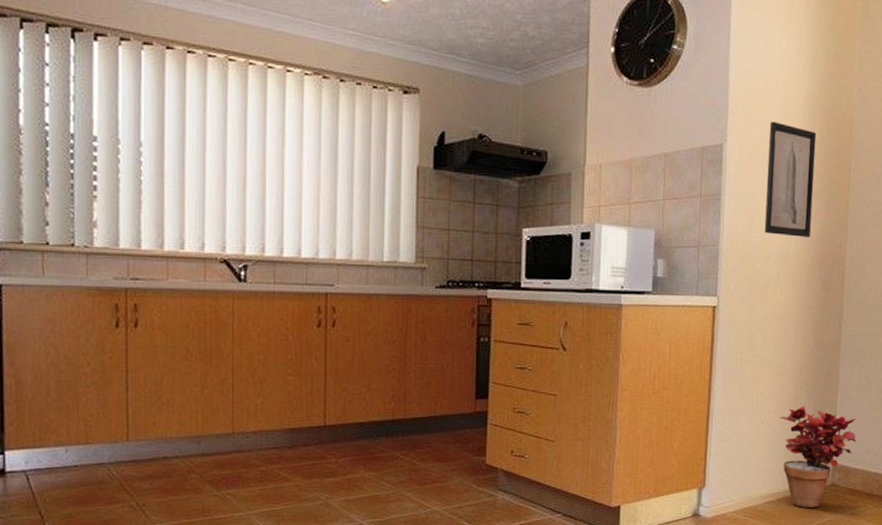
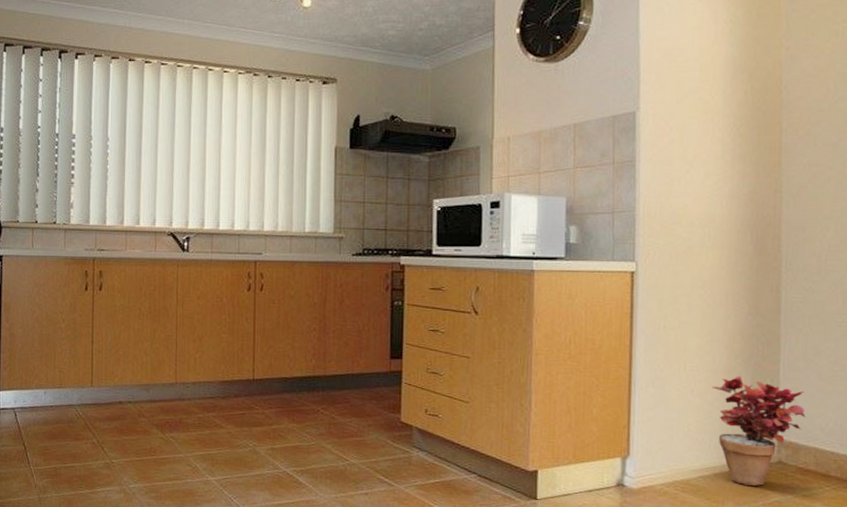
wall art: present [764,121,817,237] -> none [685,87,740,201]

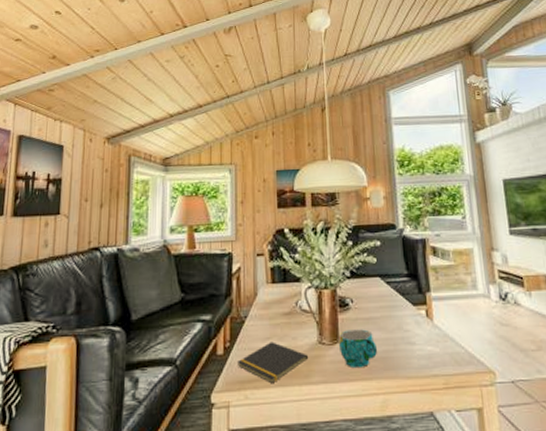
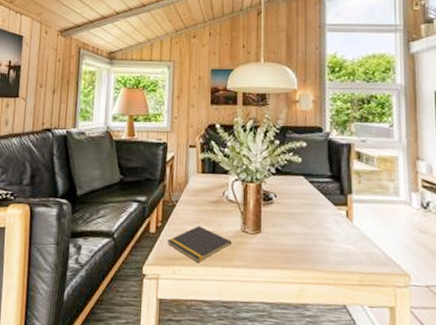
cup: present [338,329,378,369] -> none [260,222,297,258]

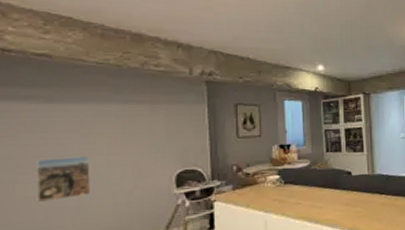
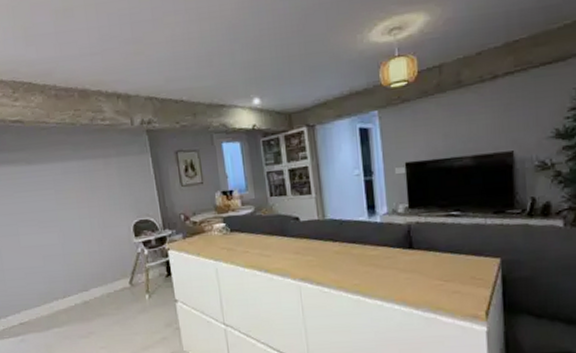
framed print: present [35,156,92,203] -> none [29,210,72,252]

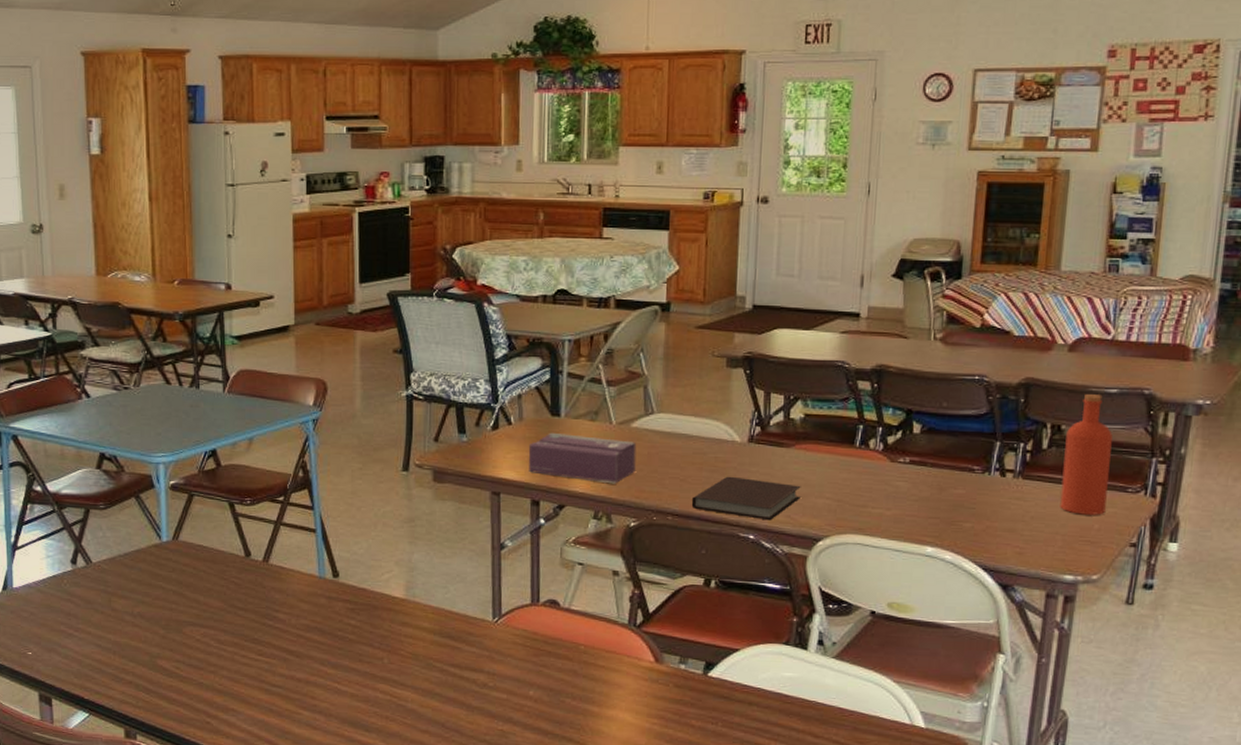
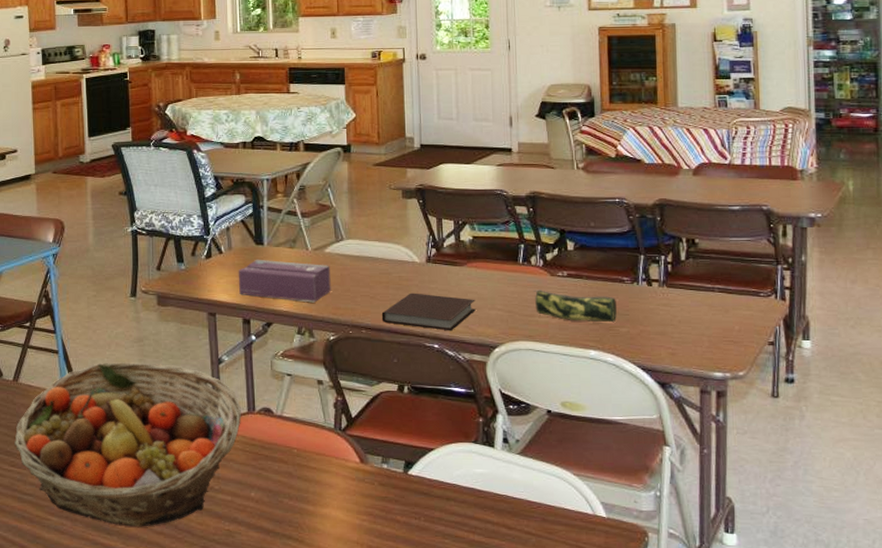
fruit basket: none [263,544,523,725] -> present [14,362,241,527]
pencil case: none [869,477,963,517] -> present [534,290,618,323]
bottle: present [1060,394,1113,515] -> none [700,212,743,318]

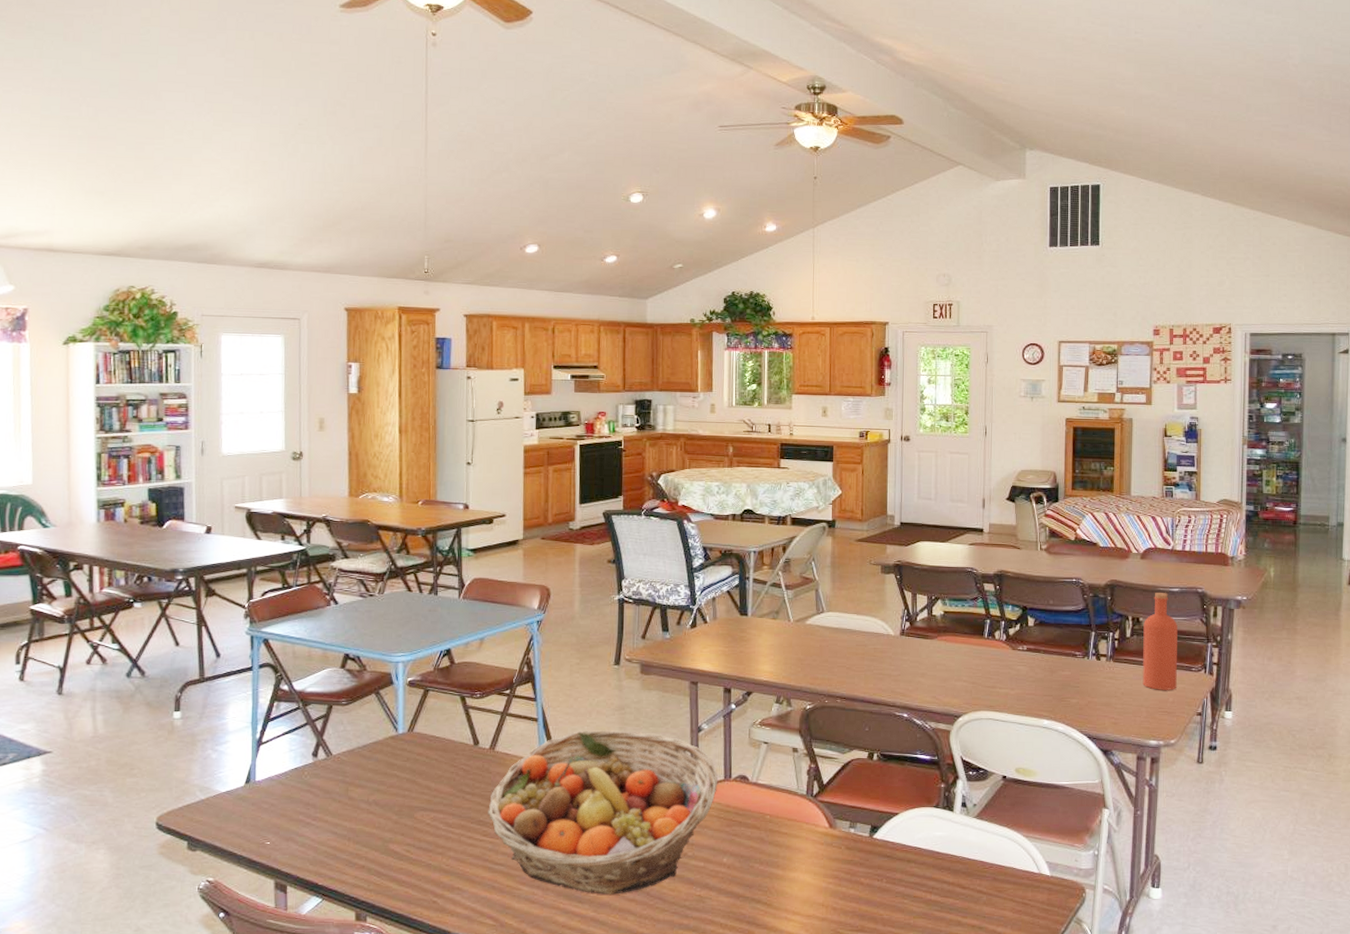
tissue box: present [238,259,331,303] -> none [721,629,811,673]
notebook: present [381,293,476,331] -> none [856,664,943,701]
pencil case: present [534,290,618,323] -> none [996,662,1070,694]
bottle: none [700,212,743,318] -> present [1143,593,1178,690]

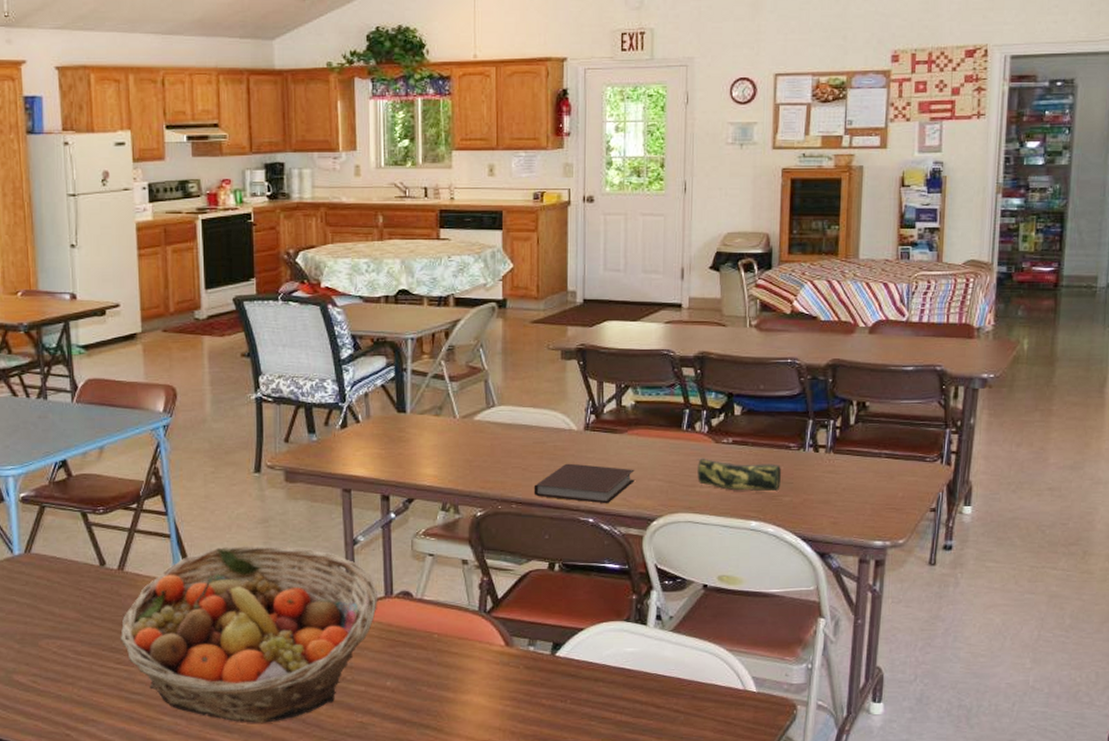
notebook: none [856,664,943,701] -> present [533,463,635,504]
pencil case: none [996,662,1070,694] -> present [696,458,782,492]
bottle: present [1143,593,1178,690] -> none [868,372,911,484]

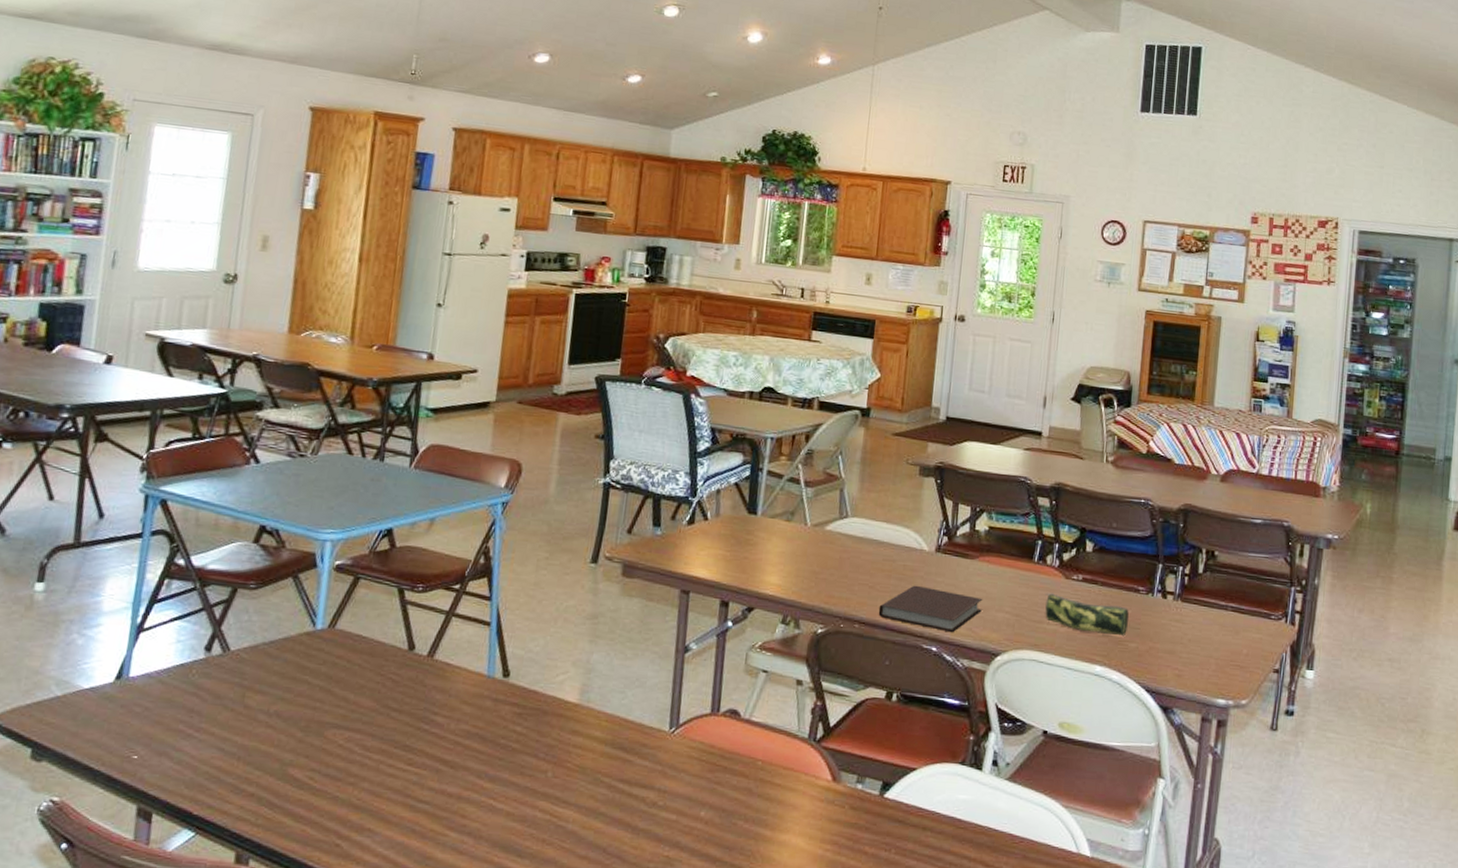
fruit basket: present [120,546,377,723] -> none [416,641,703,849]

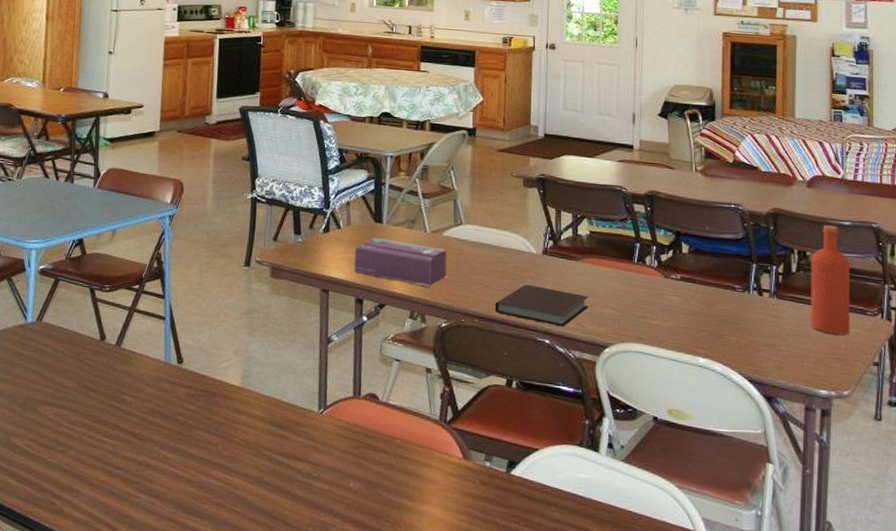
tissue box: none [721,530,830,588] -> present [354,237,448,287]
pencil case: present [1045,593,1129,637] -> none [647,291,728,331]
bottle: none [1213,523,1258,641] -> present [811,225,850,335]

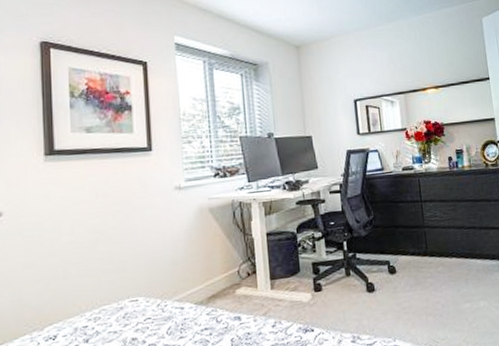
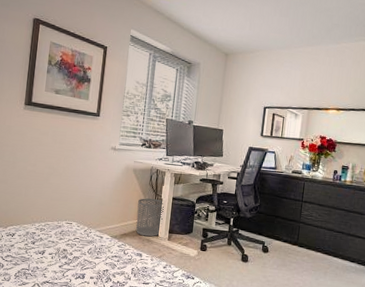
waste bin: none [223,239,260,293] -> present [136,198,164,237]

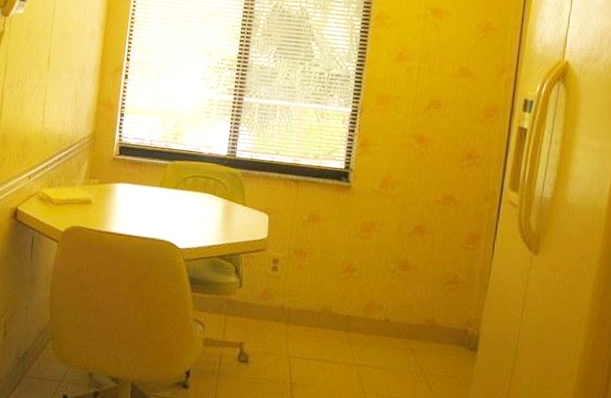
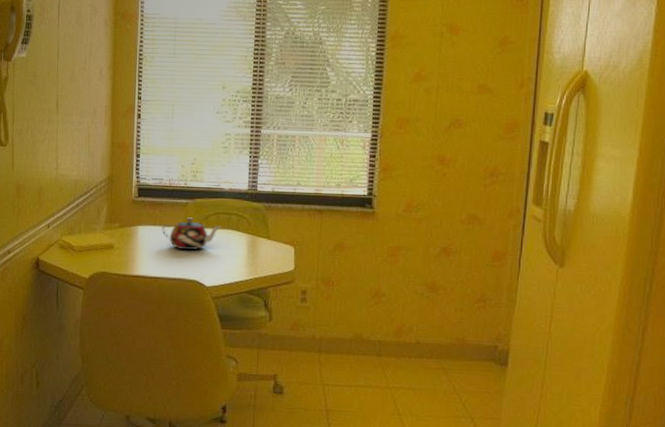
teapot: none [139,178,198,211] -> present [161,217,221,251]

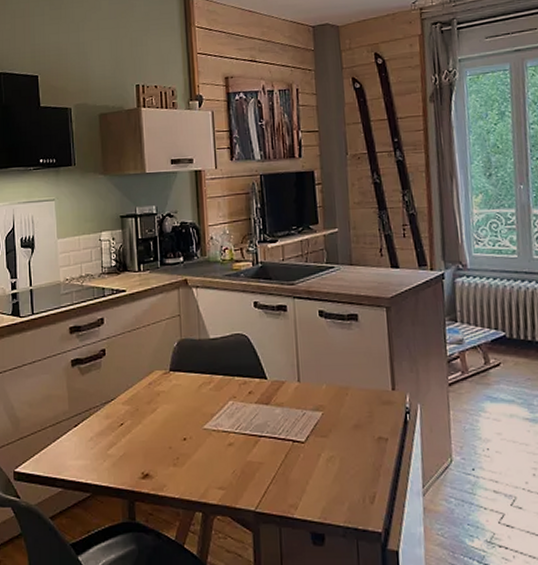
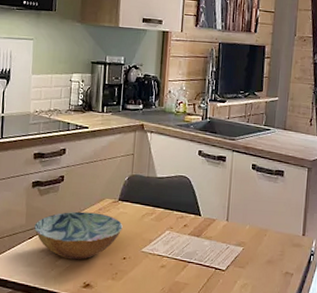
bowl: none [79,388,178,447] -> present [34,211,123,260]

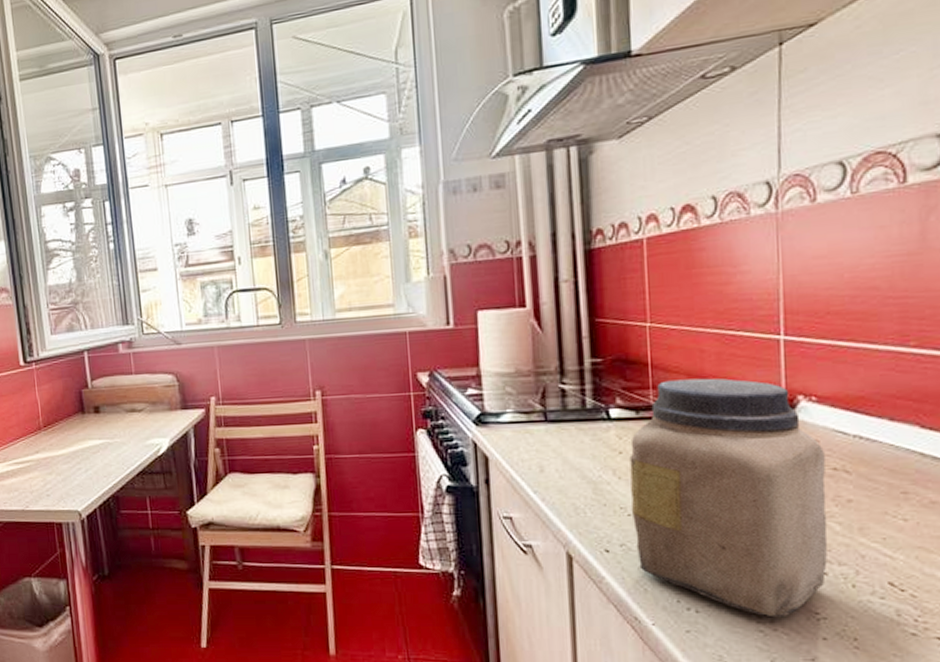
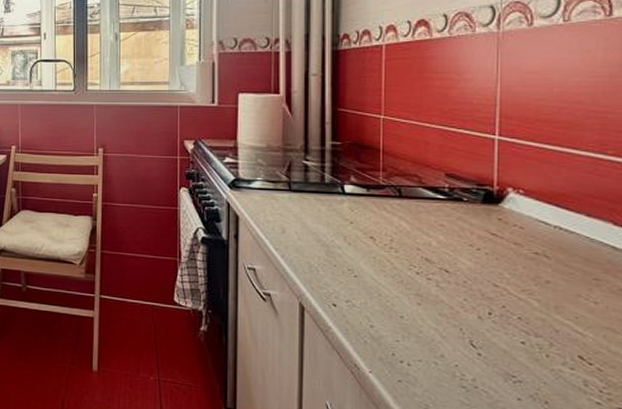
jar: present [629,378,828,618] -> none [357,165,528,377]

* * * * *

Retype, word for word, only the lines from the line with "bottle: none [700,212,743,318]" to the final line of the listing above; the pictures do not belong in the copy.

Output below |
bottle: none [700,212,743,318] -> present [1143,593,1178,690]

notebook: none [856,664,943,701] -> present [533,463,635,504]
pencil case: none [996,662,1070,694] -> present [696,458,782,492]
bottle: present [1143,593,1178,690] -> none [868,372,911,484]

fruit basket: present [120,546,377,723] -> none [416,641,703,849]

tissue box: none [721,530,830,588] -> present [354,237,448,287]
pencil case: present [1045,593,1129,637] -> none [647,291,728,331]
bottle: none [1213,523,1258,641] -> present [811,225,850,335]

waste bin: none [223,239,260,293] -> present [136,198,164,237]

teapot: none [139,178,198,211] -> present [161,217,221,251]

bowl: none [79,388,178,447] -> present [34,211,123,260]

jar: present [629,378,828,618] -> none [357,165,528,377]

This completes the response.